*Request 1*:
Answer these about the passage on comets and meteors:
(a) In 1867, which meteor system did Leverrier pronounce to be of older formation?
(b) In what year must a close approach have taken place between Uranus and the parent comet of the November stars?
(c) Since when had Biela's comet not been seen?
*Request 2*: Return the part of the passage on comets and meteors starting with "The view that" and going on through "commemorate its dissolution?", copied word for word.

*Extract to read*:
The gist of Schiaparelli's discovery could not be more clearly conveyed. For it must be borne in mind that with the ultimate destiny of comets' tails this had nothing to do. The tenuous matter composing them is, no doubt, permanently lost to the body from which it emanated; but science does not pretend to track its further wanderings through space. It can, however, state categorically that these will no longer be conducted along the paths forsaken under solar compulsion. From the central, and probably solid parts of comets, on the other hand, are derived the granules by the swift passage of which our skies are seamed with periodic fires. It is certain that a loosely agglomerated mass (such as cometary nuclei most likely are) must gradually separate through the unequal action of gravity on its various parts—through, in short, solar tidal influence. Thenceforward its fragments will revolve independently in parallel orbits, at first as a swarm, finally—when time has been given for the full effects of the lagging of the slower moving particles to develop—as a closed ring. The first condition is still, more or less, that of the November meteors; those of August have already arrived at the second. For this reason, Leverrier pronounced, in 1867, the Perseid to be of older formation than the Leonid system. He even assigned a date at which the introduction of the last-named bodies into their present orbit was probably effected through the influence of Uranus. In 126 A.D. a close approach must have taken place between the planet and the parent comet of the November stars, after which its regular returns to perihelion, and the consequent process of its disintegration, set in. Though not complete, it is already far advanced.

The view that meteorites are the dust of decaying comets was now to be put to a definite test of prediction. Biela's comet had not been seen since its duplicate return in 1852. Yet it had been carefully watched for with the best telescopes; its path was accurately known; every perturbation it could suffer was scrupulously taken into account. Under these circumstances, its repeated failure to come up to time might fairly be thought to imply a cessation from visible existence. Might it not, however, be possible that it would appear under another form—that a star-shower might have sprung from and would commemorate its dissolution?

*Extracted records*:
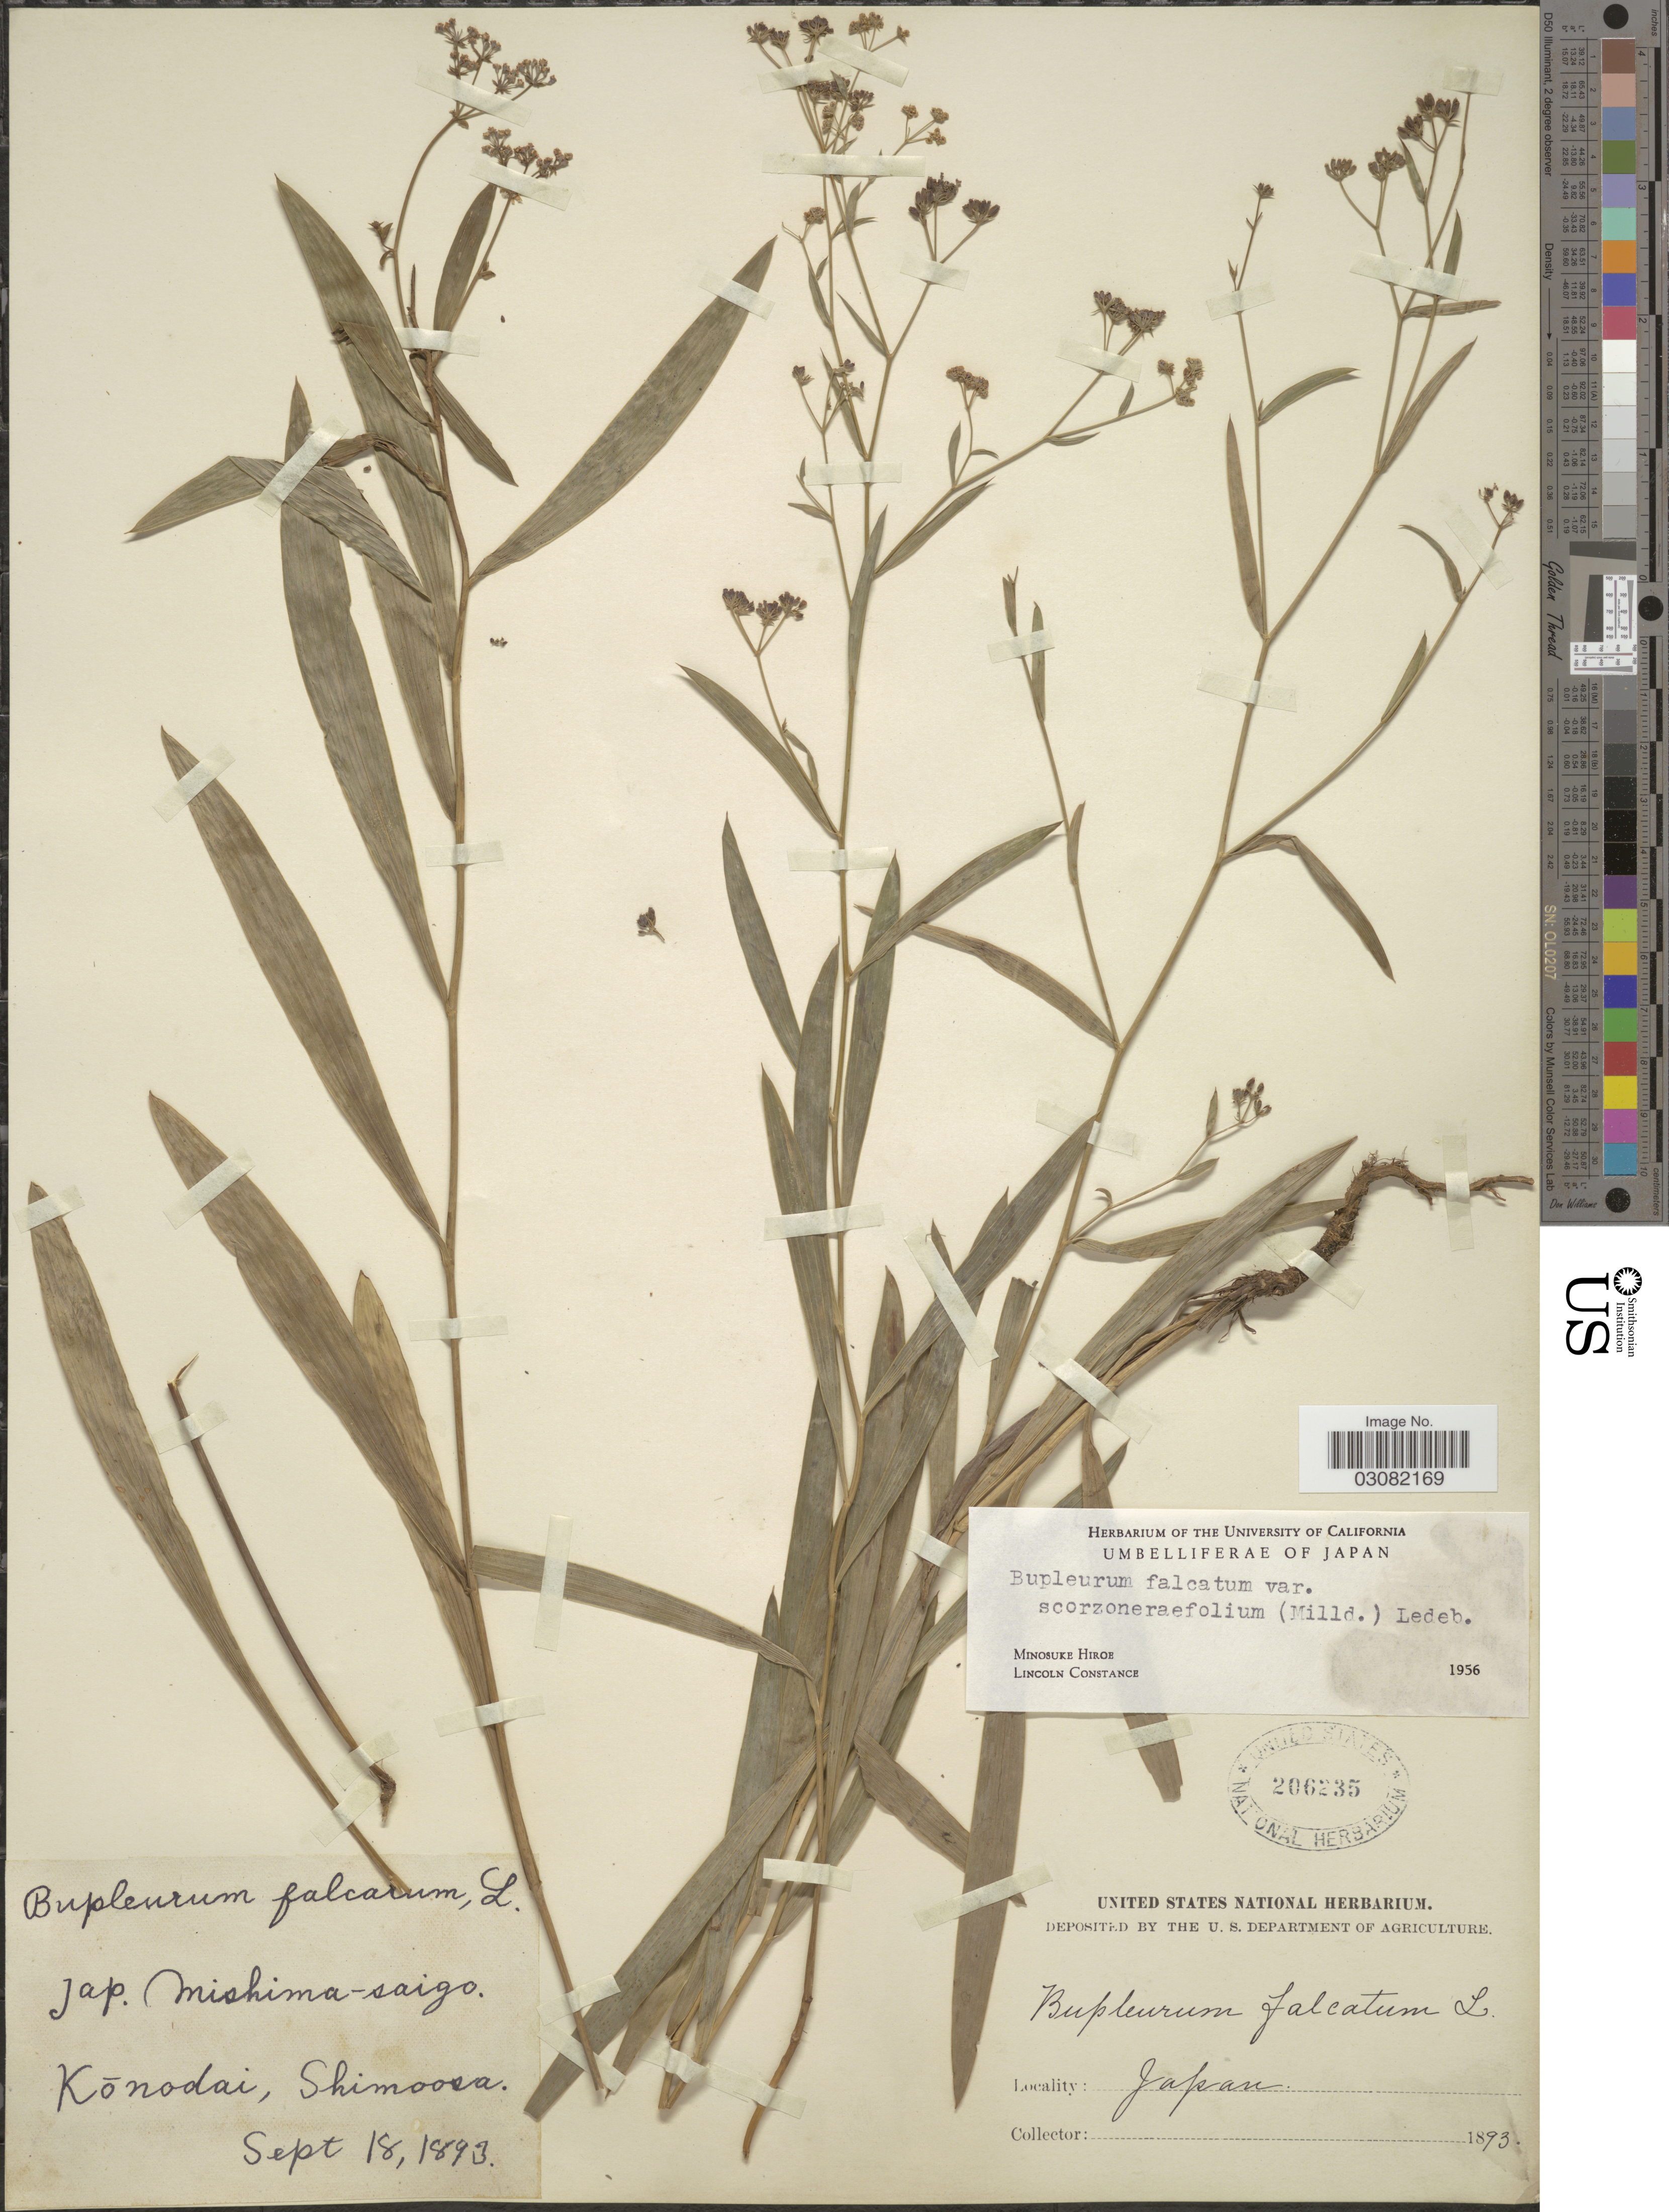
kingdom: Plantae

==

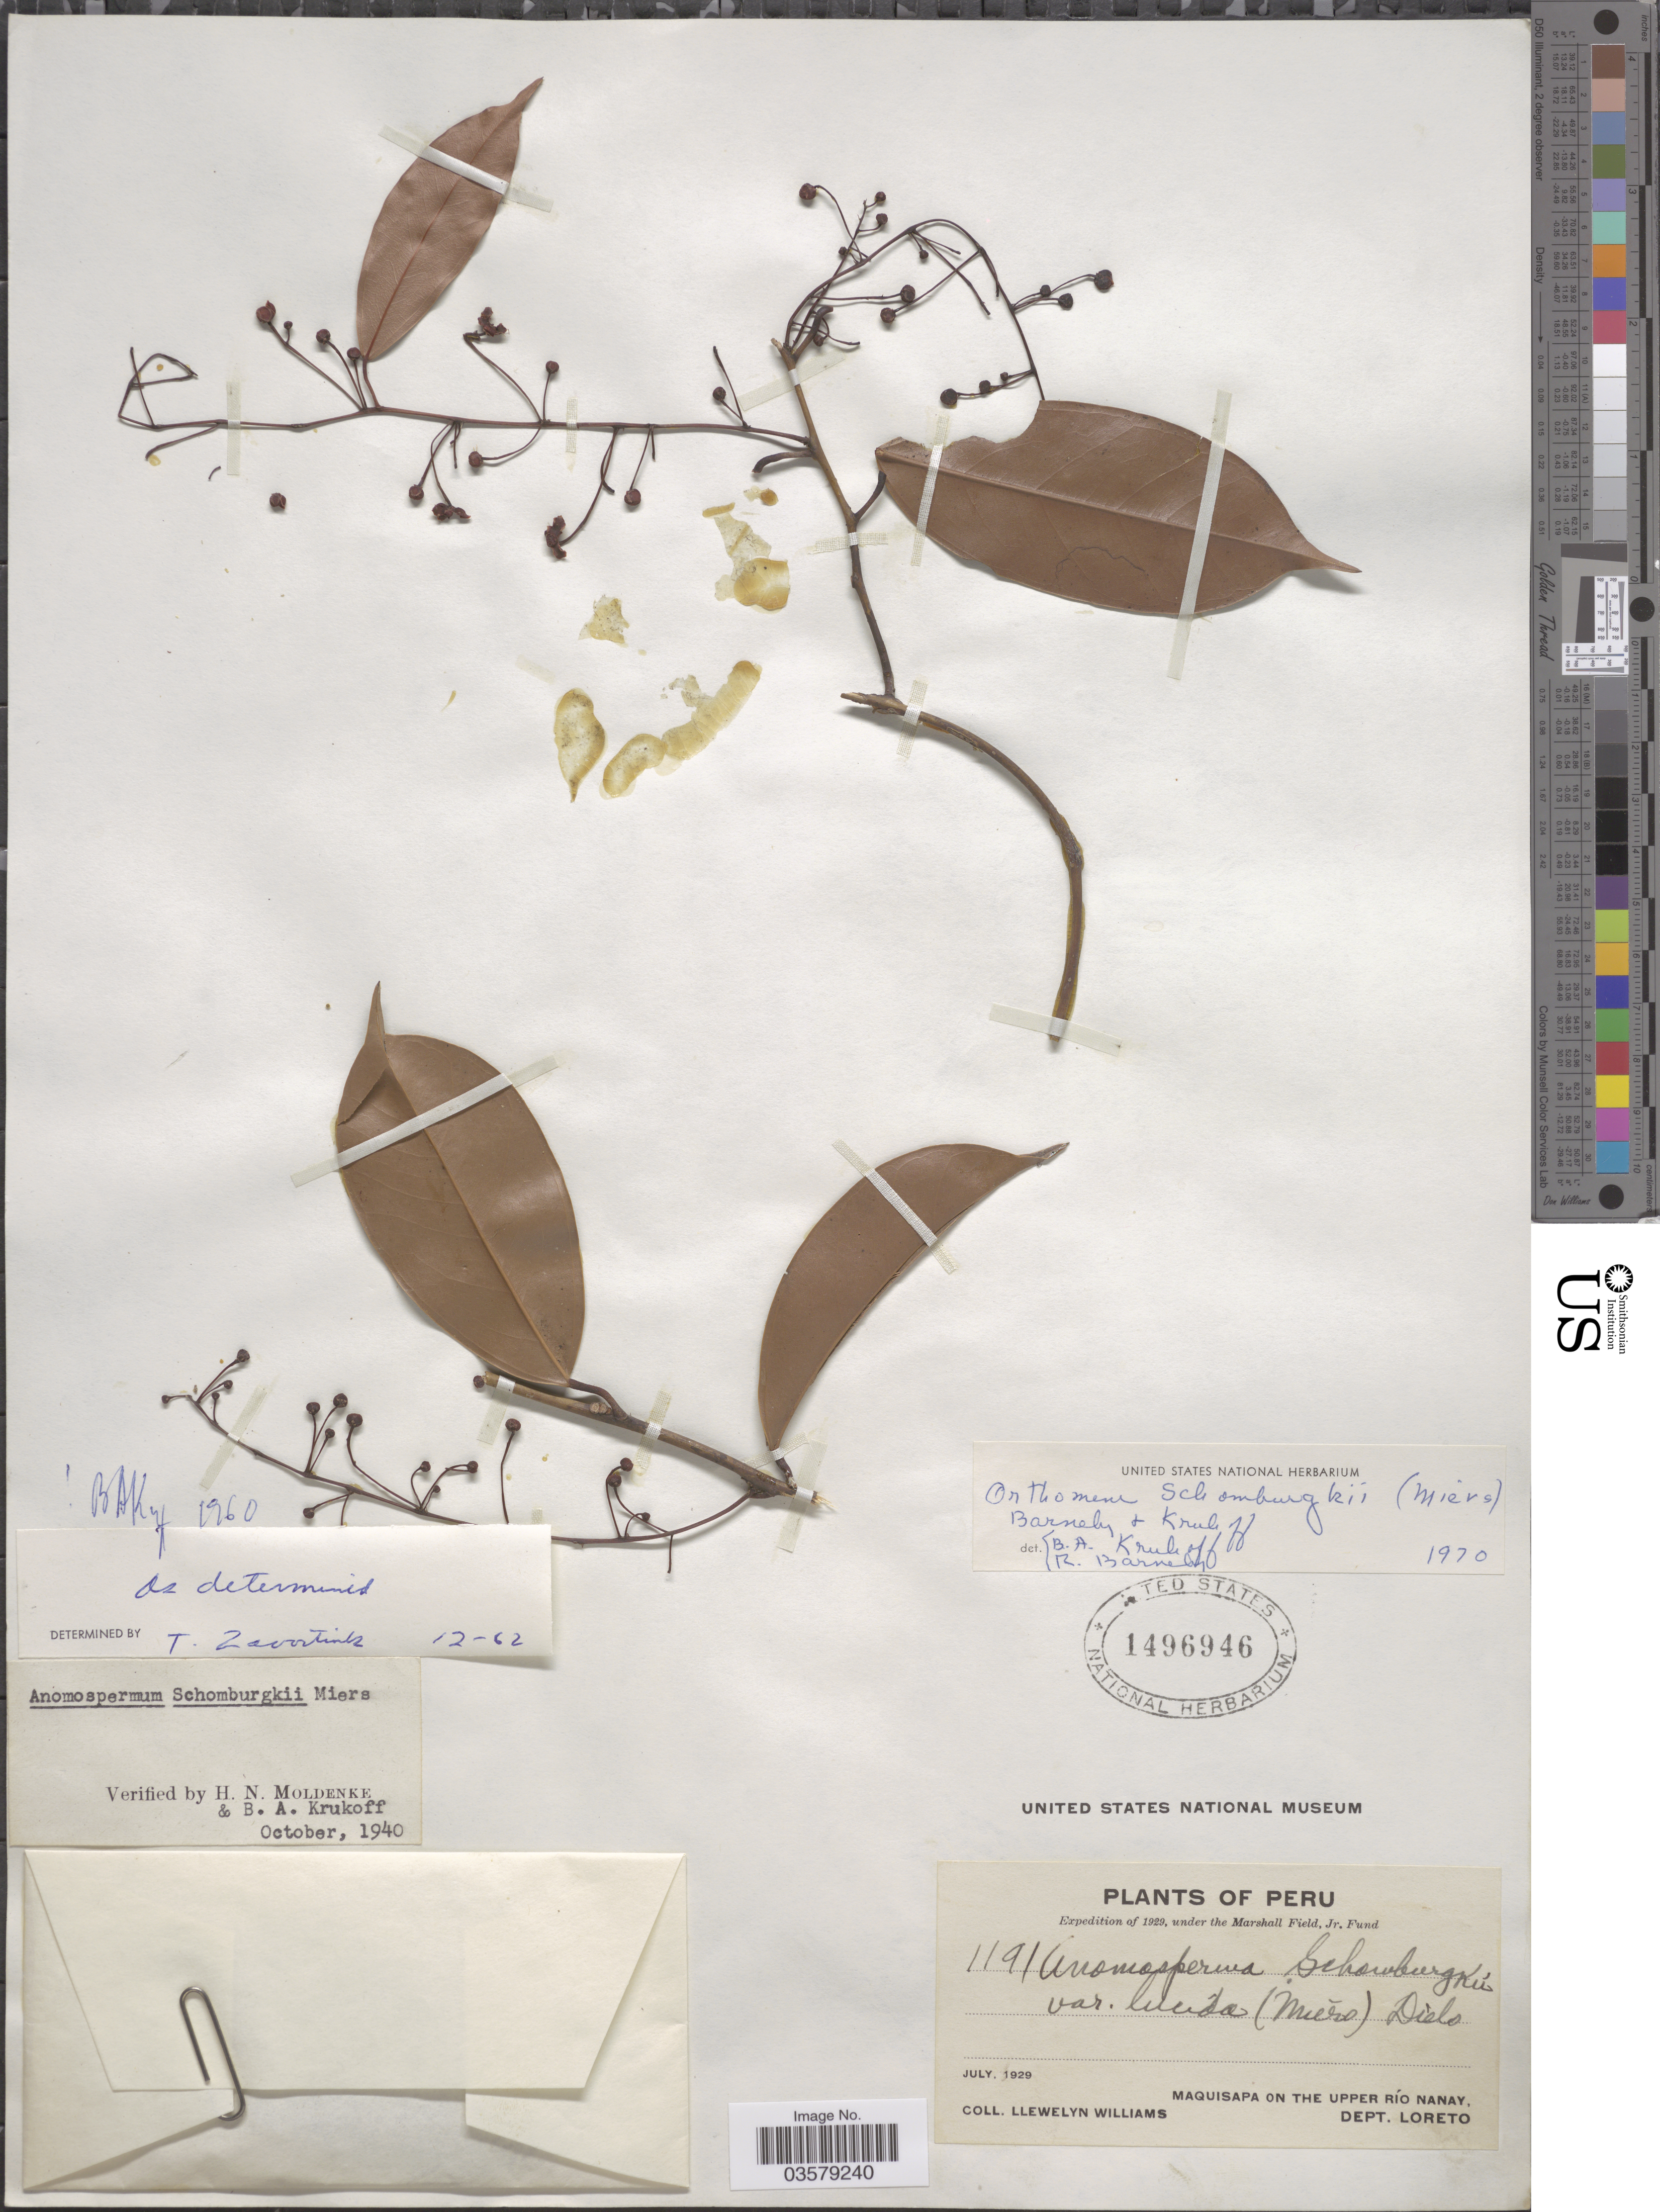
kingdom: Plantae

*Worked solution 1*:
(a) The Perseid system.
(b) 126 A.D.
(c) Since its duplicate return in 1852.

*Worked solution 2*:
The view that meteorites are the dust of decaying comets was now to be put to a definite test of prediction. Biela's comet had not been seen since its duplicate return in 1852. Yet it had been carefully watched for with the best telescopes; its path was accurately known; every perturbation it could suffer was scrupulously taken into account. Under these circumstances, its repeated failure to come up to time might fairly be thought to imply a cessation from visible existence. Might it not, however, be possible that it would appear under another form—that a star-shower might have sprung from and would commemorate its dissolution?